Partnerships with universities, service companies and other producers through joint venture agreements have long been common approaches to collaboration in the energy sector. But in an effort to further mitigate the risk of taking on innovative but unproven projects, as well as bringing a fresh set of eyes to vexing industry challenges, more partnerships are being developed between producers and large industrial firms. The industrial company provides the majority of intellectual property work and technological development, while the oil and gas partner provides expertise to tailor the solution to a specific problem.

“More and more, traditional operators are augmenting their staff capabilities by partnering with firms who are good at developing these game-changing technologies,” Peterson says. “The technological problems we face are significantly more challenging than before with the advent of unconventional oil, heavy oil, tight gas and deep water drilling. In order to develop new capabilities, we have to go outside the industry.”

GE Canada is one firm that’s established strong ties with the oil patch on technology development and innovation. Formed in 1892, one of the world’s most recognizable firms has been operating in the energy sector for 40 years through its work in motor development, water research and pipeline solutions. But as the industry increasingly focuses its attention on heavy oil, GE Canada is positioning itself to be the petroleum industry’s “go-to” partner when it comes to innovation around this plentiful, but difficult to extract, resource.

Proof of this strategy can be seen in the company’s move into Eighth Avenue Place in downtown Calgary.

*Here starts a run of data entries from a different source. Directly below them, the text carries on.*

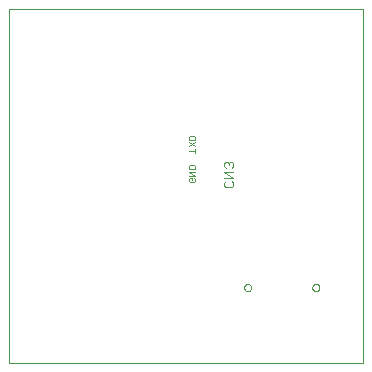
<source format=gbo>
G75*
%MOIN*%
%OFA0B0*%
%FSLAX25Y25*%
%IPPOS*%
%LPD*%
%AMOC8*
5,1,8,0,0,1.08239X$1,22.5*
%
%ADD10C,0.00000*%
%ADD11C,0.00200*%
%ADD12C,0.00400*%
D10*
X0009674Y0009674D02*
X0009674Y0127784D01*
X0127784Y0127784D01*
X0127784Y0009674D01*
X0009674Y0009674D01*
X0088060Y0034871D02*
X0088062Y0034940D01*
X0088068Y0035008D01*
X0088078Y0035076D01*
X0088092Y0035143D01*
X0088110Y0035210D01*
X0088131Y0035275D01*
X0088157Y0035339D01*
X0088186Y0035401D01*
X0088218Y0035461D01*
X0088254Y0035520D01*
X0088294Y0035576D01*
X0088336Y0035630D01*
X0088382Y0035681D01*
X0088431Y0035730D01*
X0088482Y0035776D01*
X0088536Y0035818D01*
X0088592Y0035858D01*
X0088650Y0035894D01*
X0088711Y0035926D01*
X0088773Y0035955D01*
X0088837Y0035981D01*
X0088902Y0036002D01*
X0088969Y0036020D01*
X0089036Y0036034D01*
X0089104Y0036044D01*
X0089172Y0036050D01*
X0089241Y0036052D01*
X0089310Y0036050D01*
X0089378Y0036044D01*
X0089446Y0036034D01*
X0089513Y0036020D01*
X0089580Y0036002D01*
X0089645Y0035981D01*
X0089709Y0035955D01*
X0089771Y0035926D01*
X0089831Y0035894D01*
X0089890Y0035858D01*
X0089946Y0035818D01*
X0090000Y0035776D01*
X0090051Y0035730D01*
X0090100Y0035681D01*
X0090146Y0035630D01*
X0090188Y0035576D01*
X0090228Y0035520D01*
X0090264Y0035461D01*
X0090296Y0035401D01*
X0090325Y0035339D01*
X0090351Y0035275D01*
X0090372Y0035210D01*
X0090390Y0035143D01*
X0090404Y0035076D01*
X0090414Y0035008D01*
X0090420Y0034940D01*
X0090422Y0034871D01*
X0090420Y0034802D01*
X0090414Y0034734D01*
X0090404Y0034666D01*
X0090390Y0034599D01*
X0090372Y0034532D01*
X0090351Y0034467D01*
X0090325Y0034403D01*
X0090296Y0034341D01*
X0090264Y0034280D01*
X0090228Y0034222D01*
X0090188Y0034166D01*
X0090146Y0034112D01*
X0090100Y0034061D01*
X0090051Y0034012D01*
X0090000Y0033966D01*
X0089946Y0033924D01*
X0089890Y0033884D01*
X0089832Y0033848D01*
X0089771Y0033816D01*
X0089709Y0033787D01*
X0089645Y0033761D01*
X0089580Y0033740D01*
X0089513Y0033722D01*
X0089446Y0033708D01*
X0089378Y0033698D01*
X0089310Y0033692D01*
X0089241Y0033690D01*
X0089172Y0033692D01*
X0089104Y0033698D01*
X0089036Y0033708D01*
X0088969Y0033722D01*
X0088902Y0033740D01*
X0088837Y0033761D01*
X0088773Y0033787D01*
X0088711Y0033816D01*
X0088650Y0033848D01*
X0088592Y0033884D01*
X0088536Y0033924D01*
X0088482Y0033966D01*
X0088431Y0034012D01*
X0088382Y0034061D01*
X0088336Y0034112D01*
X0088294Y0034166D01*
X0088254Y0034222D01*
X0088218Y0034280D01*
X0088186Y0034341D01*
X0088157Y0034403D01*
X0088131Y0034467D01*
X0088110Y0034532D01*
X0088092Y0034599D01*
X0088078Y0034666D01*
X0088068Y0034734D01*
X0088062Y0034802D01*
X0088060Y0034871D01*
X0110816Y0034871D02*
X0110818Y0034940D01*
X0110824Y0035008D01*
X0110834Y0035076D01*
X0110848Y0035143D01*
X0110866Y0035210D01*
X0110887Y0035275D01*
X0110913Y0035339D01*
X0110942Y0035401D01*
X0110974Y0035461D01*
X0111010Y0035520D01*
X0111050Y0035576D01*
X0111092Y0035630D01*
X0111138Y0035681D01*
X0111187Y0035730D01*
X0111238Y0035776D01*
X0111292Y0035818D01*
X0111348Y0035858D01*
X0111406Y0035894D01*
X0111467Y0035926D01*
X0111529Y0035955D01*
X0111593Y0035981D01*
X0111658Y0036002D01*
X0111725Y0036020D01*
X0111792Y0036034D01*
X0111860Y0036044D01*
X0111928Y0036050D01*
X0111997Y0036052D01*
X0112066Y0036050D01*
X0112134Y0036044D01*
X0112202Y0036034D01*
X0112269Y0036020D01*
X0112336Y0036002D01*
X0112401Y0035981D01*
X0112465Y0035955D01*
X0112527Y0035926D01*
X0112587Y0035894D01*
X0112646Y0035858D01*
X0112702Y0035818D01*
X0112756Y0035776D01*
X0112807Y0035730D01*
X0112856Y0035681D01*
X0112902Y0035630D01*
X0112944Y0035576D01*
X0112984Y0035520D01*
X0113020Y0035461D01*
X0113052Y0035401D01*
X0113081Y0035339D01*
X0113107Y0035275D01*
X0113128Y0035210D01*
X0113146Y0035143D01*
X0113160Y0035076D01*
X0113170Y0035008D01*
X0113176Y0034940D01*
X0113178Y0034871D01*
X0113176Y0034802D01*
X0113170Y0034734D01*
X0113160Y0034666D01*
X0113146Y0034599D01*
X0113128Y0034532D01*
X0113107Y0034467D01*
X0113081Y0034403D01*
X0113052Y0034341D01*
X0113020Y0034280D01*
X0112984Y0034222D01*
X0112944Y0034166D01*
X0112902Y0034112D01*
X0112856Y0034061D01*
X0112807Y0034012D01*
X0112756Y0033966D01*
X0112702Y0033924D01*
X0112646Y0033884D01*
X0112588Y0033848D01*
X0112527Y0033816D01*
X0112465Y0033787D01*
X0112401Y0033761D01*
X0112336Y0033740D01*
X0112269Y0033722D01*
X0112202Y0033708D01*
X0112134Y0033698D01*
X0112066Y0033692D01*
X0111997Y0033690D01*
X0111928Y0033692D01*
X0111860Y0033698D01*
X0111792Y0033708D01*
X0111725Y0033722D01*
X0111658Y0033740D01*
X0111593Y0033761D01*
X0111529Y0033787D01*
X0111467Y0033816D01*
X0111406Y0033848D01*
X0111348Y0033884D01*
X0111292Y0033924D01*
X0111238Y0033966D01*
X0111187Y0034012D01*
X0111138Y0034061D01*
X0111092Y0034112D01*
X0111050Y0034166D01*
X0111010Y0034222D01*
X0110974Y0034280D01*
X0110942Y0034341D01*
X0110913Y0034403D01*
X0110887Y0034467D01*
X0110866Y0034532D01*
X0110848Y0034599D01*
X0110834Y0034666D01*
X0110824Y0034734D01*
X0110818Y0034802D01*
X0110816Y0034871D01*
D11*
X0071781Y0070258D02*
X0071420Y0069897D01*
X0069977Y0069897D01*
X0069617Y0070258D01*
X0069617Y0070979D01*
X0069977Y0071340D01*
X0070699Y0071340D01*
X0070699Y0070619D01*
X0071420Y0071340D02*
X0071781Y0070979D01*
X0071781Y0070258D01*
X0071781Y0072072D02*
X0069617Y0072072D01*
X0069617Y0073515D02*
X0071781Y0073515D01*
X0071781Y0074247D02*
X0069617Y0074247D01*
X0069617Y0075329D01*
X0069977Y0075690D01*
X0071420Y0075690D01*
X0071781Y0075329D01*
X0071781Y0074247D01*
X0071781Y0072072D02*
X0069617Y0073515D01*
X0071781Y0079740D02*
X0071781Y0081182D01*
X0071781Y0080461D02*
X0069617Y0080461D01*
X0069617Y0081915D02*
X0071781Y0083358D01*
X0071781Y0084090D02*
X0069617Y0084090D01*
X0069617Y0085172D01*
X0069977Y0085533D01*
X0071420Y0085533D01*
X0071781Y0085172D01*
X0071781Y0084090D01*
X0071781Y0081915D02*
X0069617Y0083358D01*
D12*
X0081409Y0076257D02*
X0081409Y0075222D01*
X0081927Y0074705D01*
X0081409Y0073551D02*
X0084512Y0073551D01*
X0083995Y0074705D02*
X0084512Y0075222D01*
X0084512Y0076257D01*
X0083995Y0076774D01*
X0083478Y0076774D01*
X0082961Y0076257D01*
X0082444Y0076774D01*
X0081927Y0076774D01*
X0081409Y0076257D01*
X0082961Y0076257D02*
X0082961Y0075740D01*
X0081409Y0073551D02*
X0084512Y0071483D01*
X0081409Y0071483D01*
X0081927Y0070328D02*
X0081409Y0069811D01*
X0081409Y0068777D01*
X0081927Y0068260D01*
X0083995Y0068260D01*
X0084512Y0068777D01*
X0084512Y0069811D01*
X0083995Y0070328D01*
M02*

</source>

Included in the company’s new three-floor office space will be the GE Innovation Centre, which will also be home to the new GE Global Heavy Oil Centre of Excellence. The Innovation Centre will provide technology capabilities that could aid collaboration on solutions to challenges facing a range of sectors, from energy to health care. The Heavy Oil Centre of Excellence will be dedicated solely to developing innovative ways of producing and upgrading heavy oil.